Excerpt
Forgiveness and worship

Scriptures: Luke 7:36-50; Psalm 130

The story in Luke today is a good story to tell around Valentine’s Day. It’s got all the qualities of a great love story, kind of like The Princess Bride. It’s got passion, it’s got overcoming obstacles, standing up for the other, other people trying to interfere, it has forgiveness. It’s a great tale about great love one for another.

There is a letter that I saw the described online, that’s not like our Bible passages today, but one that we might be somewhat familiar with, in terms of the way it sounds. It’s a letter a young man wrote to his girlfriend. It said:

“Sweetheart, if this world was as hot as the Sahara desert, I would crawl on my knees through the burning sands to come to you. if the world would be like the Atlantic Ocean, I would swim through shark-infested waters to come to you. I would fight the fiercest dragon to be by your side. I will see you on Thursday, if it doesn’t rain.” Ah, the stuff love is made of.

Let’s take this passage today and look at it in-depth. I don’t want to overanalyze it, but there are some elements that I’d like to look at. So we start out with Jesus being invited out for lunch. Now Jesus had just raised the widow’s son in Nain prior to that. He had heal the centurion’s servant.

Extracted page text data

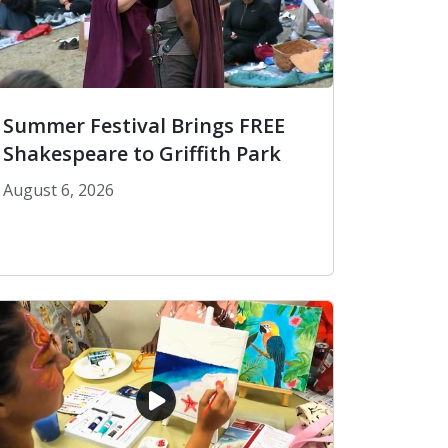
Summer Festival Brings FREE
Shakespeare to Griffith Park
August 6, 2026
Summer Festival Brings FREE Shakespeare to Griffi
blic Library Card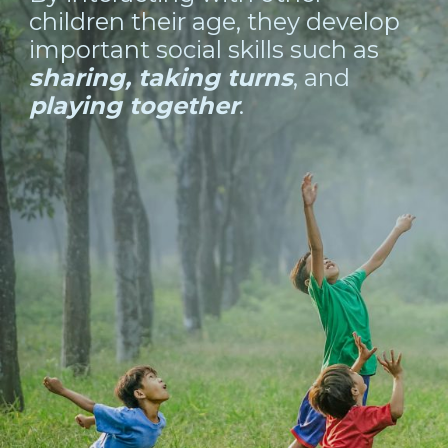
children their age, they develop
important social skills such as
sharing, taking turns
, and
playing together
.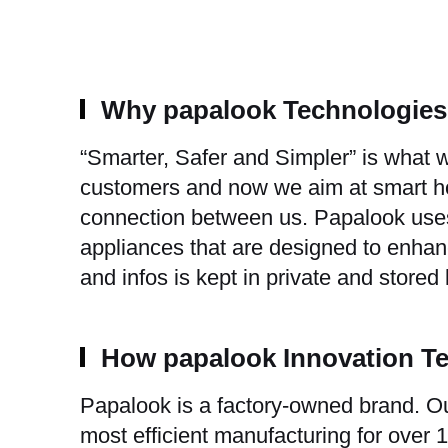
Why papalook Technologie
“Smarter, Safer and Simpler” is what
customers and now we aim at smart hom
connection between us. Papalook uses
appliances that are designed to enhanc
and infos is kept in private and stored
How papalook Innovation T
Papalook is a factory-owned brand. Ou
most efficient manufacturing for over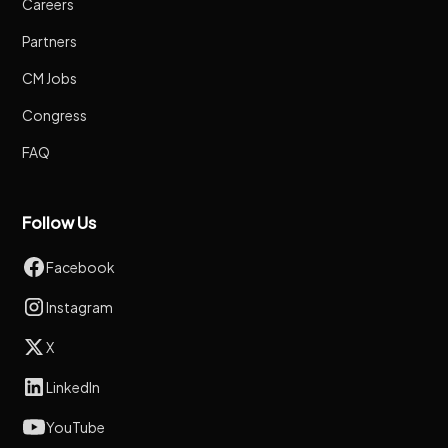
Careers
Partners
CM Jobs
Congress
FAQ
Follow Us
Facebook
Instagram
X
LinkedIn
YouTube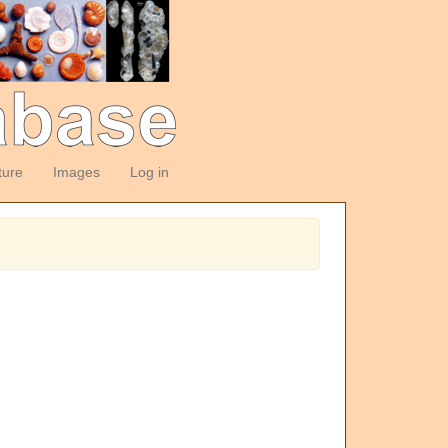
ture
Images
Log in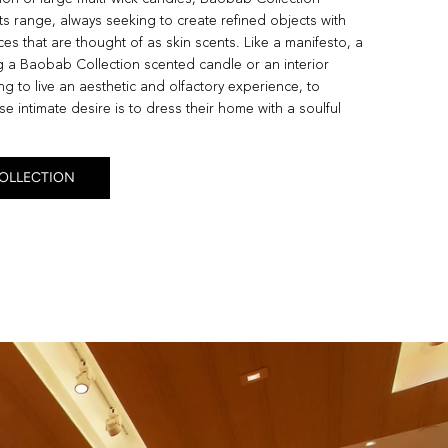
ts range, always seeking to create refined objects with
es that are thought of as skin scents. Like a manifesto, a
 a Baobab Collection scented candle or an interior
g to live an aesthetic and olfactory experience, to
e intimate desire is to dress their home with a soulful
COLLECTION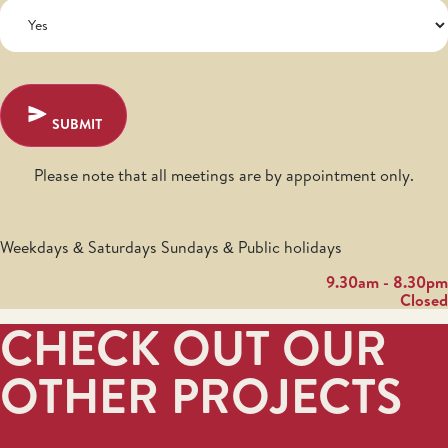
SUBMIT
Please note that all meetings are by appointment only.
Weekdays & Saturdays Sundays & Public holidays
9.30am - 8.30pm
Closed
CHECK OUT OUR
OTHER PROJECTS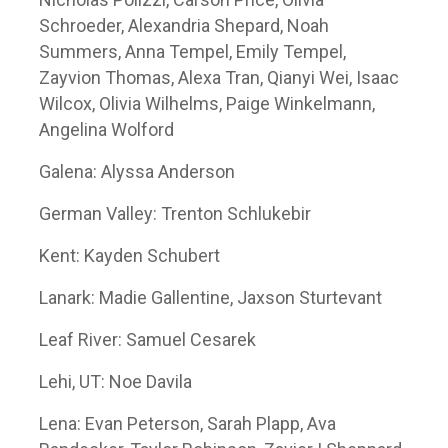
Schroeder, Alexandria Shepard, Noah
Summers, Anna Tempel, Emily Tempel,
Zayvion Thomas, Alexa Tran, Qianyi Wei, Isaac
Wilcox, Olivia Wilhelms, Paige Winkelmann,
Angelina Wolford
Galena: Alyssa Anderson
German Valley: Trenton Schlukebir
Kent: Kayden Schubert
Lanark: Madie Gallentine, Jaxson Sturtevant
Leaf River: Samuel Cesarek
Lehi, UT: Noe Davila
Lena: Evan Peterson, Sarah Plapp, Ava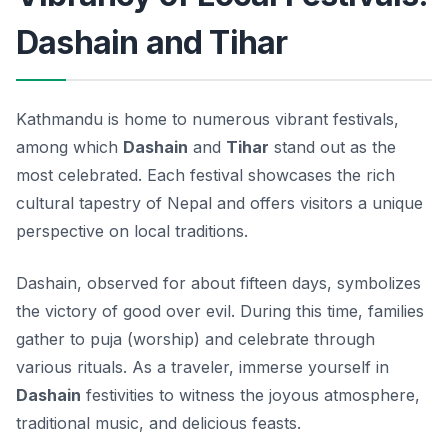
Dashain and Tihar
Kathmandu is home to numerous vibrant festivals,
among which
Dashain
and
Tihar
stand out as the
most celebrated. Each festival showcases the rich
cultural tapestry of Nepal and offers visitors a unique
perspective on local traditions.
Dashain, observed for about fifteen days, symbolizes
the victory of good over evil. During this time, families
gather to puja (worship) and celebrate through
various rituals. As a traveler, immerse yourself in
Dashain
festivities to witness the joyous atmosphere,
traditional music, and delicious feasts.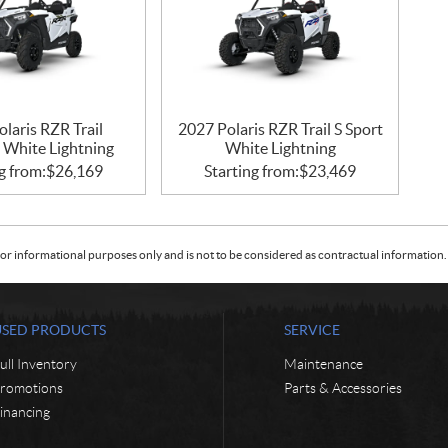
laris RZR Trail
2027 Polaris RZR Trail S Sport
 White Lightning
White Lightning
g from:
$
26,169
Starting from:
$
23,469
or informational purposes only and is not to be considered as contractual information. 
USED PRODUCTS
SERVICE
ull Inventory
Maintenance
romotions
Parts & Accessories
inancing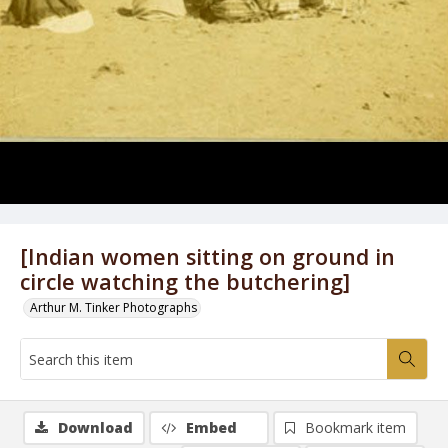
[Indian women sitting on ground in
circle watching the butchering]
Arthur M. Tinker Photographs
Download
Embed
Bookmark item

What the task asks
Write out the stretch of the sermon on forgiveness and worship from "Let’s take this" through "the centurion’s servant.".

Problem solution
Let’s take this passage today and look at it in-depth. I don’t want to overanalyze it, but there are some elements that I’d like to look at. So we start out with Jesus being invited out for lunch. Now Jesus had just raised the widow’s son in Nain prior to that. He had heal the centurion’s servant.